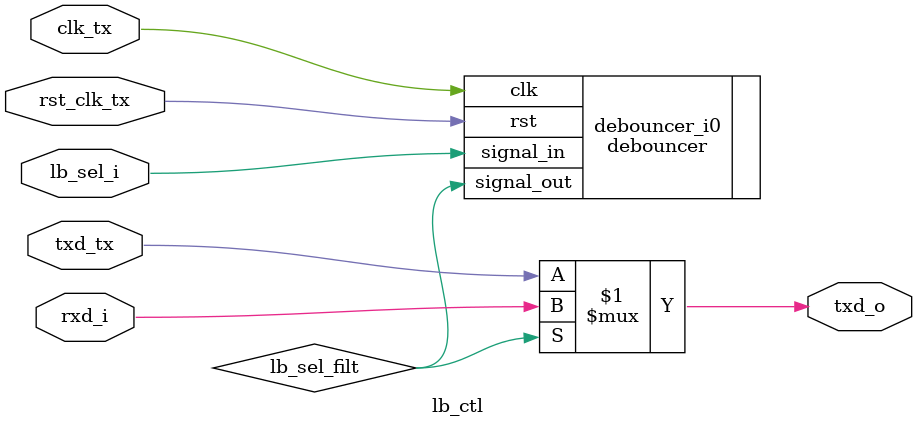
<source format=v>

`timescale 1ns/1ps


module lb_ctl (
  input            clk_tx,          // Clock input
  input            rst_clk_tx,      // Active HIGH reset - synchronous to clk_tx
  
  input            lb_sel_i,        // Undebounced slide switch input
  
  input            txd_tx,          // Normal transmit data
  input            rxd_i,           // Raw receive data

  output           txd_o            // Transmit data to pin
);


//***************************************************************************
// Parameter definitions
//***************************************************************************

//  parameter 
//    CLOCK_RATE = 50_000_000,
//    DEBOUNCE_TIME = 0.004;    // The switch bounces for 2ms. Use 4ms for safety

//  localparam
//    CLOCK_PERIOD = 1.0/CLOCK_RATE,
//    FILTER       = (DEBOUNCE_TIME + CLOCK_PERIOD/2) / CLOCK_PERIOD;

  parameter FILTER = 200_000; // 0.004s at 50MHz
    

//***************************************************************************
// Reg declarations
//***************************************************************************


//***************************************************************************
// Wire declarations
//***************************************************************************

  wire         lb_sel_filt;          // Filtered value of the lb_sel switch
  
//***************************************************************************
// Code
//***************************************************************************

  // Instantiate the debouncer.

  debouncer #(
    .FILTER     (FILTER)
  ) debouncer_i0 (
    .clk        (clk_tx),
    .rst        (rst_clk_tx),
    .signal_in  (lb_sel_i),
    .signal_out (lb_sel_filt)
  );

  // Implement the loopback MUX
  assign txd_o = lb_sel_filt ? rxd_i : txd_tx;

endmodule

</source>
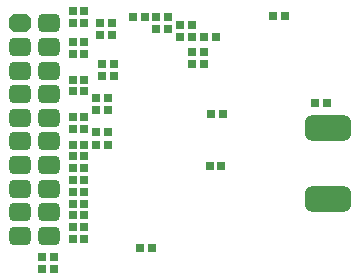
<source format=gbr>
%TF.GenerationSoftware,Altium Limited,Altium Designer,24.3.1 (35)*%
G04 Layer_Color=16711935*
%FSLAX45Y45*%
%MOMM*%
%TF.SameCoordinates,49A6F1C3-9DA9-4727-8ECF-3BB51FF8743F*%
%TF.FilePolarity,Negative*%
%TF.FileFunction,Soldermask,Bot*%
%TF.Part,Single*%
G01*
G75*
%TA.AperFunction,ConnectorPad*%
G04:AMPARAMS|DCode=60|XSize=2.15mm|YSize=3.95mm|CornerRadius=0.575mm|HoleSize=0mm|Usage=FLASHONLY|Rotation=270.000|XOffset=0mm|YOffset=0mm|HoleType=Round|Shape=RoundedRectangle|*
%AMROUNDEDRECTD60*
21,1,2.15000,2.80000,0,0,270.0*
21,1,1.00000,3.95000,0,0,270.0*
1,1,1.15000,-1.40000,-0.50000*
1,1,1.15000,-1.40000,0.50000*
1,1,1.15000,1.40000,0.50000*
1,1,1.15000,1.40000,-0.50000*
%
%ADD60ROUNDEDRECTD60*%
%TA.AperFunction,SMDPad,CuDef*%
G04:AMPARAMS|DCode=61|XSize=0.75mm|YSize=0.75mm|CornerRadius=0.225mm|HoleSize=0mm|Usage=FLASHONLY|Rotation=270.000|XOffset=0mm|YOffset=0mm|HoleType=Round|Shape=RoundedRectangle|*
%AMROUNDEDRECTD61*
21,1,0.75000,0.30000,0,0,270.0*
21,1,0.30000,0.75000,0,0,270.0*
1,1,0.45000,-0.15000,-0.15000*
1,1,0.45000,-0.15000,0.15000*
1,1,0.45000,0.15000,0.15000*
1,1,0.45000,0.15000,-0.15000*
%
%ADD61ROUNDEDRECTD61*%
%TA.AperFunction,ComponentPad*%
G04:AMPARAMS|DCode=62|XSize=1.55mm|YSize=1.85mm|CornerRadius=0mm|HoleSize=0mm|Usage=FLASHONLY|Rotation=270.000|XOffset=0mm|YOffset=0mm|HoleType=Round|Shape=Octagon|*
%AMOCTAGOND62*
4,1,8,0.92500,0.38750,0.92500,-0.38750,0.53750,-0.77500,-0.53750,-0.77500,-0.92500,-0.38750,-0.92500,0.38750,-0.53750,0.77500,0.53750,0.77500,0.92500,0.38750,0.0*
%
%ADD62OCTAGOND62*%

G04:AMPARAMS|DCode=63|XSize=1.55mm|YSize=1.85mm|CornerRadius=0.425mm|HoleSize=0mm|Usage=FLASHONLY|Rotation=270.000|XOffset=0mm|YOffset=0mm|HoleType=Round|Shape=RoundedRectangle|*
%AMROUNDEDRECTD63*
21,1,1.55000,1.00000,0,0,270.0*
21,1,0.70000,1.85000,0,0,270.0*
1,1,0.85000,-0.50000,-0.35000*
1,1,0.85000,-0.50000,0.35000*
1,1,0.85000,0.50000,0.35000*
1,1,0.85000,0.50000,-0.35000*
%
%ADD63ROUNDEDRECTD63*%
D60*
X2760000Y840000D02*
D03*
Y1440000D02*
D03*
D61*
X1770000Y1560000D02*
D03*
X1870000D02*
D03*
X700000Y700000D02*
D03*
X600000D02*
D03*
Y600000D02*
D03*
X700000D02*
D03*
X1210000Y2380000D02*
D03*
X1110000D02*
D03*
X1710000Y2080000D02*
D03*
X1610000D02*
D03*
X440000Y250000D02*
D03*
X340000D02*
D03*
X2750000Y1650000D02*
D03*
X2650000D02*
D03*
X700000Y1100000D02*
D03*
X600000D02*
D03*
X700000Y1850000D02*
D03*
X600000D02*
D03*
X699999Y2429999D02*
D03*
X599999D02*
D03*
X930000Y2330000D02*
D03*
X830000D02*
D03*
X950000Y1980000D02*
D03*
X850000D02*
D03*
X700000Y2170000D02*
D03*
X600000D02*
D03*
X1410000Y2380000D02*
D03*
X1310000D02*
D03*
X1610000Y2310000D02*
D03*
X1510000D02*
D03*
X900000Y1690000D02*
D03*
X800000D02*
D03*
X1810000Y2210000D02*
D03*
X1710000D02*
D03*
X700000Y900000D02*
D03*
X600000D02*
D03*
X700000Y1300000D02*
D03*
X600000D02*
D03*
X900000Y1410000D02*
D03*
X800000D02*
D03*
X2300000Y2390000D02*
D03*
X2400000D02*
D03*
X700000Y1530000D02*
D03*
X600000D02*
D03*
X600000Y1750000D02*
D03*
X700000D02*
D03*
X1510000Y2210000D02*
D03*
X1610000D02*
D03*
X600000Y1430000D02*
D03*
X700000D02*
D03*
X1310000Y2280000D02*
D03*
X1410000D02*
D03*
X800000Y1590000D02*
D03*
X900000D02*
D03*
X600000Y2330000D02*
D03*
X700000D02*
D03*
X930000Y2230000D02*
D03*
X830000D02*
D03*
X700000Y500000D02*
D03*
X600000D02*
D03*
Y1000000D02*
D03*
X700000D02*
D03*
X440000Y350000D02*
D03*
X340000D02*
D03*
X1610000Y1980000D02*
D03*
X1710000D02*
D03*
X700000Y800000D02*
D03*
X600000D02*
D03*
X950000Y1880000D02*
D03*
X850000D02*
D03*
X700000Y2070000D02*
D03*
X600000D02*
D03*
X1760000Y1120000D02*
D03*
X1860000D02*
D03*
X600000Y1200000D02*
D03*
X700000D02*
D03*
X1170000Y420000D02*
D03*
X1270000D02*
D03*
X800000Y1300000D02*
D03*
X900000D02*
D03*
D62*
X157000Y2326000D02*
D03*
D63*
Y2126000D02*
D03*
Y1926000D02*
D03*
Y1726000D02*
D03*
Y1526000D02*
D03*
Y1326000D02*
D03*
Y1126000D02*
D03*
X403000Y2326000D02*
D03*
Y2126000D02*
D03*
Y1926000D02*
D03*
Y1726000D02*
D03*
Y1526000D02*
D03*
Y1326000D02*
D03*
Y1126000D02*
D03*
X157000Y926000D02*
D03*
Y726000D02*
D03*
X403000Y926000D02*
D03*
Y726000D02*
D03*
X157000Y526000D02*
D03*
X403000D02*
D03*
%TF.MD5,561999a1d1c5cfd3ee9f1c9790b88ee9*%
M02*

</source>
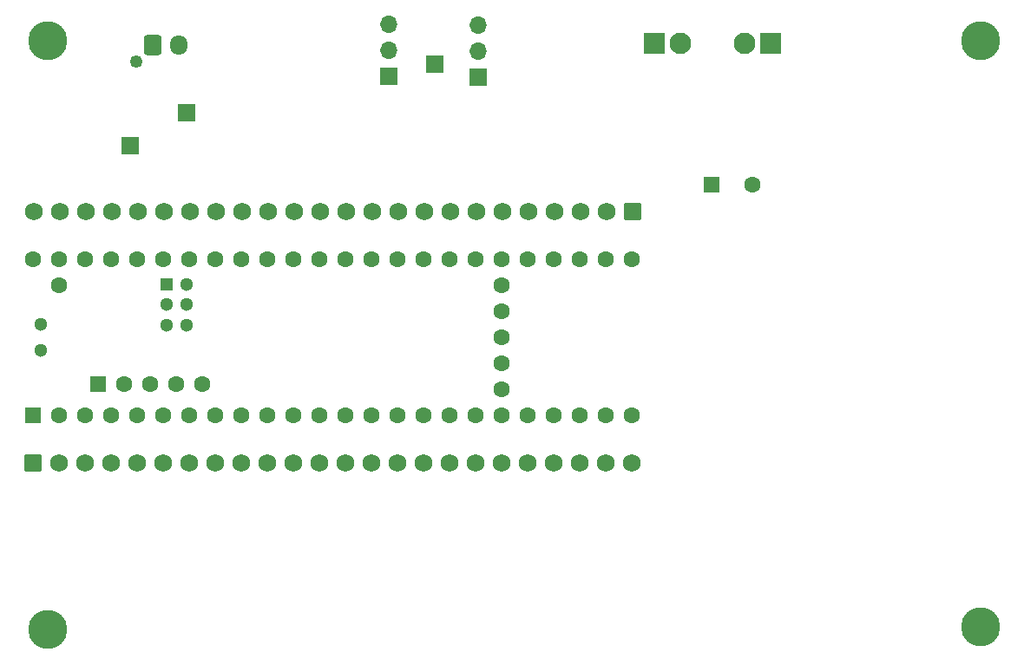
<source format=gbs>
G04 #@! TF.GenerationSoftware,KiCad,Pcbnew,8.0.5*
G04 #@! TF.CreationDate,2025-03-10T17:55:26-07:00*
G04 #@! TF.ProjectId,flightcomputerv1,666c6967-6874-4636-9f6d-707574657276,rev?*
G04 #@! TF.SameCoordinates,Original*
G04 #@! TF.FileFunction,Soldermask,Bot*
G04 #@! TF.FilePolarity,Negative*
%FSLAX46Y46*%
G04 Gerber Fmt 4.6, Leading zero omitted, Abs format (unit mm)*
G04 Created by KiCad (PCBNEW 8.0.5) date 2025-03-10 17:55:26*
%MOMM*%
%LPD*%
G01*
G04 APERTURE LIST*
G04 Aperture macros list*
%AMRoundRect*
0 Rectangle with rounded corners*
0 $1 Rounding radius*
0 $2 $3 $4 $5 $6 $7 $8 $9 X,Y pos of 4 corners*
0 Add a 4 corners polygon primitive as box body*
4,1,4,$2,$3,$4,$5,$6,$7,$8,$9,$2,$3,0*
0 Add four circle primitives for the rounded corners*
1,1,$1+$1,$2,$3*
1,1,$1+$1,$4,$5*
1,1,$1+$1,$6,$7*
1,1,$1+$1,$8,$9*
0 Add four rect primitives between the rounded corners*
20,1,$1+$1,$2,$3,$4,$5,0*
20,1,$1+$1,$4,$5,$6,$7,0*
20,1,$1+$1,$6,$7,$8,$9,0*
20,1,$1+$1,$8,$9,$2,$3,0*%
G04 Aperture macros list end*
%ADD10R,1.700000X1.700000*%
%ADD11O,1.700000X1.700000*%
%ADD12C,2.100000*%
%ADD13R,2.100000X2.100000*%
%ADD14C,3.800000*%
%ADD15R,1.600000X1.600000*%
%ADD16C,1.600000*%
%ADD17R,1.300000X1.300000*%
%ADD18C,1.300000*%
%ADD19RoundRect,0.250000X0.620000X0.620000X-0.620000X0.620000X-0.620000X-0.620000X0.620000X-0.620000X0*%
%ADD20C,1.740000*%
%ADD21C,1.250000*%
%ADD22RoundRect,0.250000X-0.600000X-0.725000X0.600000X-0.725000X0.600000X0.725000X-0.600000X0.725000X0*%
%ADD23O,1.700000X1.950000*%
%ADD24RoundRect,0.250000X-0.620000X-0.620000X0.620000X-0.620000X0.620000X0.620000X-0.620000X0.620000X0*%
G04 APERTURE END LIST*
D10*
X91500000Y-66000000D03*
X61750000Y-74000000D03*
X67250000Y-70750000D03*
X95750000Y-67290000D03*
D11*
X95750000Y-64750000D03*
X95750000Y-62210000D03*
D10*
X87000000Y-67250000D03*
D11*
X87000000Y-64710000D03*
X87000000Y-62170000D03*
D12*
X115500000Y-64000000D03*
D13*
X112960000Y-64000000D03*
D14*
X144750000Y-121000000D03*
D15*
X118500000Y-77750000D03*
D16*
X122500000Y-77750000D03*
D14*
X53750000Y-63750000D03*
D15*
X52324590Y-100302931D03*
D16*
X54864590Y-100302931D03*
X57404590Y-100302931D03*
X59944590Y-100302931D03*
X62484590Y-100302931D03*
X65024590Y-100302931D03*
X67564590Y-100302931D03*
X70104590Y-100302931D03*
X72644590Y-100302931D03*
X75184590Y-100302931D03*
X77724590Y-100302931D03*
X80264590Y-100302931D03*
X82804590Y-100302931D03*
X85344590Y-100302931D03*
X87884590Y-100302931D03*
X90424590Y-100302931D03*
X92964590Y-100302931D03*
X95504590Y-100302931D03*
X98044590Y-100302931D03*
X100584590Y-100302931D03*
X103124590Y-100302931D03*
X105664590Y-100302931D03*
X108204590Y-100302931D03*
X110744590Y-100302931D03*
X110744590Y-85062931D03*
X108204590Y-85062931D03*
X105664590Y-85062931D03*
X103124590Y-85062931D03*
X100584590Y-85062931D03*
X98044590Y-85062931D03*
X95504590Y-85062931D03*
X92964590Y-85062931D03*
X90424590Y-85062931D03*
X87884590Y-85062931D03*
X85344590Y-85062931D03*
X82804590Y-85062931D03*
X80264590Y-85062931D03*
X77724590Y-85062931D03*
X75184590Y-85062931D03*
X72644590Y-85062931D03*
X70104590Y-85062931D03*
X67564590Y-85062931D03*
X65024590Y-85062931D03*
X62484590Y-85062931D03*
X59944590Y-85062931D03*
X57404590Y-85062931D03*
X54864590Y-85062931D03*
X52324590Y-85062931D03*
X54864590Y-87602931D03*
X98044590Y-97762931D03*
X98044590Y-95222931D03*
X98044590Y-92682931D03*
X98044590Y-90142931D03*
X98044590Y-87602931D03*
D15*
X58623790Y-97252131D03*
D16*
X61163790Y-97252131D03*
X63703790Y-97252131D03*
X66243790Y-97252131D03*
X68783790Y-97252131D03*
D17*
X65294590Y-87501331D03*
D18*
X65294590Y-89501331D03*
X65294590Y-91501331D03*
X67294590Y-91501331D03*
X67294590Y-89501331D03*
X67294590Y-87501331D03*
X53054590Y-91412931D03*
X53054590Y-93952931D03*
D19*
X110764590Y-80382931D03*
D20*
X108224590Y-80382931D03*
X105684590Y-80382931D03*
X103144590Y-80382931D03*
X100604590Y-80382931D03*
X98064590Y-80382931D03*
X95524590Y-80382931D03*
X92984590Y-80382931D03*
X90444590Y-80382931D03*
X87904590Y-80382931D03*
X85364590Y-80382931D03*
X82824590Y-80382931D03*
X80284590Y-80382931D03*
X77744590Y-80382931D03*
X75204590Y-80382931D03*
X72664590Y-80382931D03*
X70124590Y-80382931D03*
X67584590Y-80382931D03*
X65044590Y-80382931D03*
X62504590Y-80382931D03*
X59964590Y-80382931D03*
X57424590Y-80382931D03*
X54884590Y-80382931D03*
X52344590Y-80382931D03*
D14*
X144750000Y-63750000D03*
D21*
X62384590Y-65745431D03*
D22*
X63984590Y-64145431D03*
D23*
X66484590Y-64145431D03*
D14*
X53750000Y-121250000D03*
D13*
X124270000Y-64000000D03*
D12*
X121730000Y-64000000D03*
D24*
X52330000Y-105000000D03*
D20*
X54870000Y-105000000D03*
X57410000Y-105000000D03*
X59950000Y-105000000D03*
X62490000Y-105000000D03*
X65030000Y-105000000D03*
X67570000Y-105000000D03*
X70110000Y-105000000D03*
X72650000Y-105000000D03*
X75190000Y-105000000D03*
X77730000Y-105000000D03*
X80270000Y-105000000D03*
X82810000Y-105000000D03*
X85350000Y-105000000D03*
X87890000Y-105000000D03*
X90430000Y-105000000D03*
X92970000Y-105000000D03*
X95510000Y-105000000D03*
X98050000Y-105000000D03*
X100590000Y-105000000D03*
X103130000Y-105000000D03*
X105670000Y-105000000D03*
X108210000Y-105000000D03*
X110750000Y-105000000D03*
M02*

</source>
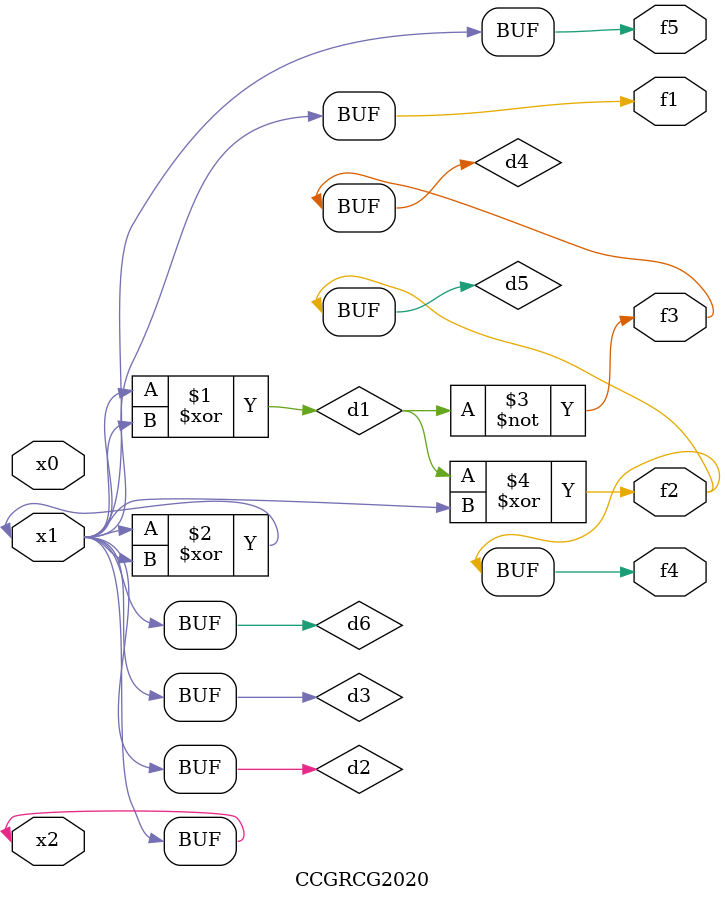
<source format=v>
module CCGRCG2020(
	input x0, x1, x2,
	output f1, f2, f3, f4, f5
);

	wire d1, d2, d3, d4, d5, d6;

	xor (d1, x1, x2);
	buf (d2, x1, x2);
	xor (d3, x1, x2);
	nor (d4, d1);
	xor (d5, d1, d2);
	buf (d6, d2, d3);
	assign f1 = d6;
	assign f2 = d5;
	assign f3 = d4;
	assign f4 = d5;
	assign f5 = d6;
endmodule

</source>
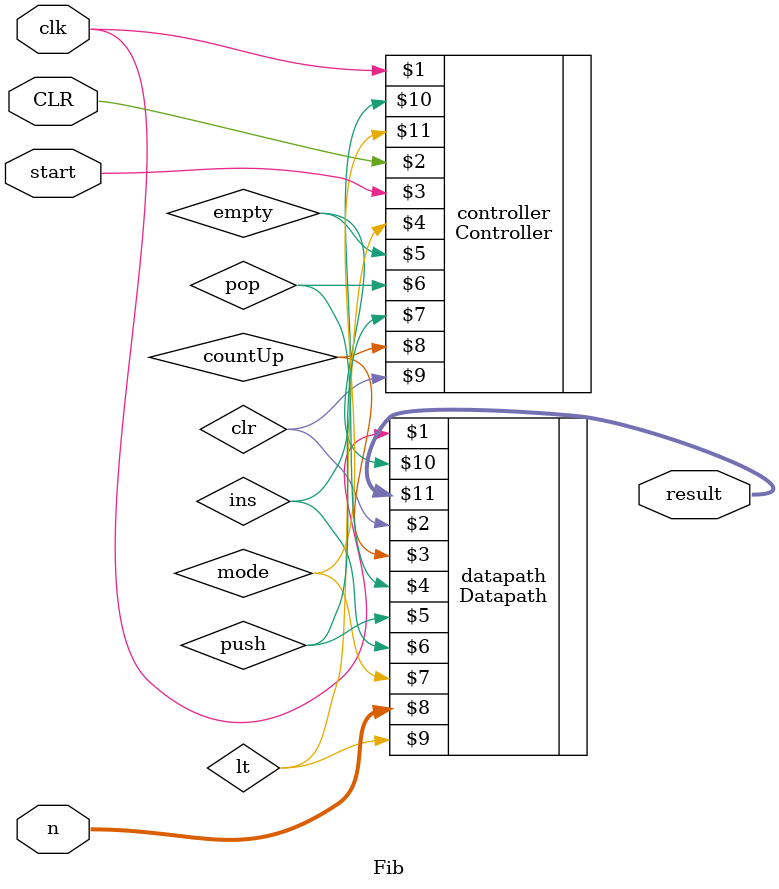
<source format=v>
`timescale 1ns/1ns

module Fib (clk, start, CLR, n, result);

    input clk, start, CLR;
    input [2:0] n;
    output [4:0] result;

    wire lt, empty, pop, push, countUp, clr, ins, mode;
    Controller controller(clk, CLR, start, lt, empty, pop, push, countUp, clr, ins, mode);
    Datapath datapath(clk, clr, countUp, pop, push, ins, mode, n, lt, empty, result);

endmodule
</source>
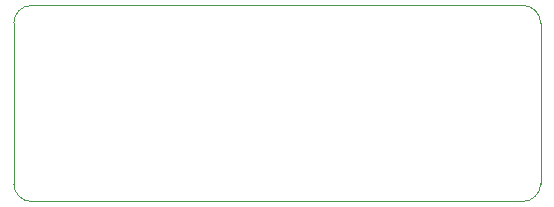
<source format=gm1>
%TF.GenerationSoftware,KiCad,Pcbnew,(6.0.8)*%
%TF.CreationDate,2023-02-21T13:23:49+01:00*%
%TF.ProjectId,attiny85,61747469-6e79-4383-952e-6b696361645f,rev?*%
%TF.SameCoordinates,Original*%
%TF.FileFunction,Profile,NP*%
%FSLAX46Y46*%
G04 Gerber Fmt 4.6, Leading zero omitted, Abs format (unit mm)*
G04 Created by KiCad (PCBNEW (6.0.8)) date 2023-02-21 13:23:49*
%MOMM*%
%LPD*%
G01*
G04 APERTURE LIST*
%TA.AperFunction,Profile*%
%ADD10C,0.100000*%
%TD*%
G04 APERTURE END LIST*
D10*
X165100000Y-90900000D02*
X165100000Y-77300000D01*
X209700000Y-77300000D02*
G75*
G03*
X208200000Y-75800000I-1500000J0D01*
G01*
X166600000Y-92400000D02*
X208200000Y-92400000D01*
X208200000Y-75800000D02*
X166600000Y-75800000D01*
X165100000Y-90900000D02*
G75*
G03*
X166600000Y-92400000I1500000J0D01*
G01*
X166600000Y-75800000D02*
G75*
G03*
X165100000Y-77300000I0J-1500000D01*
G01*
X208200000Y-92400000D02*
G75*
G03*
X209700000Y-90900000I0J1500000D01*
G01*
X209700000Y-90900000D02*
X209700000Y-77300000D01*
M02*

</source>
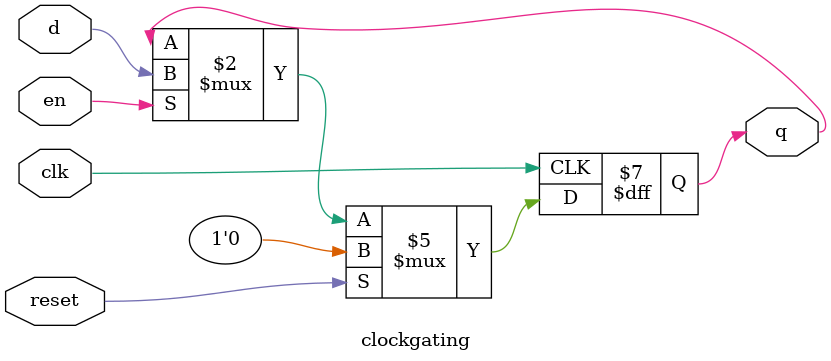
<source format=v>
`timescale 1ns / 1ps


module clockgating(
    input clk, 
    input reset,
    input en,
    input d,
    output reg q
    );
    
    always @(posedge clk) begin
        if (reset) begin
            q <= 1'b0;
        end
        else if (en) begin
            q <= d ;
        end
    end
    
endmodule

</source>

-------------------------

• **Task**:
Reproduce the listing above exactly from the line containing "X80284590Y-80382931D03*" up to and including the line containing "module Fib (clk, start, CLR, n, result);", omitting any images and everything outside those lines.

• **Response below**:
X80284590Y-80382931D03*
X77744590Y-80382931D03*
X75204590Y-80382931D03*
X72664590Y-80382931D03*
X70124590Y-80382931D03*
X67584590Y-80382931D03*
X65044590Y-80382931D03*
X62504590Y-80382931D03*
X59964590Y-80382931D03*
X57424590Y-80382931D03*
X54884590Y-80382931D03*
X52344590Y-80382931D03*
D14*
X144750000Y-63750000D03*
D21*
X62384590Y-65745431D03*
D22*
X63984590Y-64145431D03*
D23*
X66484590Y-64145431D03*
D14*
X53750000Y-121250000D03*
D13*
X124270000Y-64000000D03*
D12*
X121730000Y-64000000D03*
D24*
X52330000Y-105000000D03*
D20*
X54870000Y-105000000D03*
X57410000Y-105000000D03*
X59950000Y-105000000D03*
X62490000Y-105000000D03*
X65030000Y-105000000D03*
X67570000Y-105000000D03*
X70110000Y-105000000D03*
X72650000Y-105000000D03*
X75190000Y-105000000D03*
X77730000Y-105000000D03*
X80270000Y-105000000D03*
X82810000Y-105000000D03*
X85350000Y-105000000D03*
X87890000Y-105000000D03*
X90430000Y-105000000D03*
X92970000Y-105000000D03*
X95510000Y-105000000D03*
X98050000Y-105000000D03*
X100590000Y-105000000D03*
X103130000Y-105000000D03*
X105670000Y-105000000D03*
X108210000Y-105000000D03*
X110750000Y-105000000D03*
M02*

</source>
<source format=v>
module CCGRCG2020(
	input x0, x1, x2,
	output f1, f2, f3, f4, f5
);

	wire d1, d2, d3, d4, d5, d6;

	xor (d1, x1, x2);
	buf (d2, x1, x2);
	xor (d3, x1, x2);
	nor (d4, d1);
	xor (d5, d1, d2);
	buf (d6, d2, d3);
	assign f1 = d6;
	assign f2 = d5;
	assign f3 = d4;
	assign f4 = d5;
	assign f5 = d6;
endmodule

</source>
<source format=v>
`timescale 1ns/1ns

module Fib (clk, start, CLR, n, result);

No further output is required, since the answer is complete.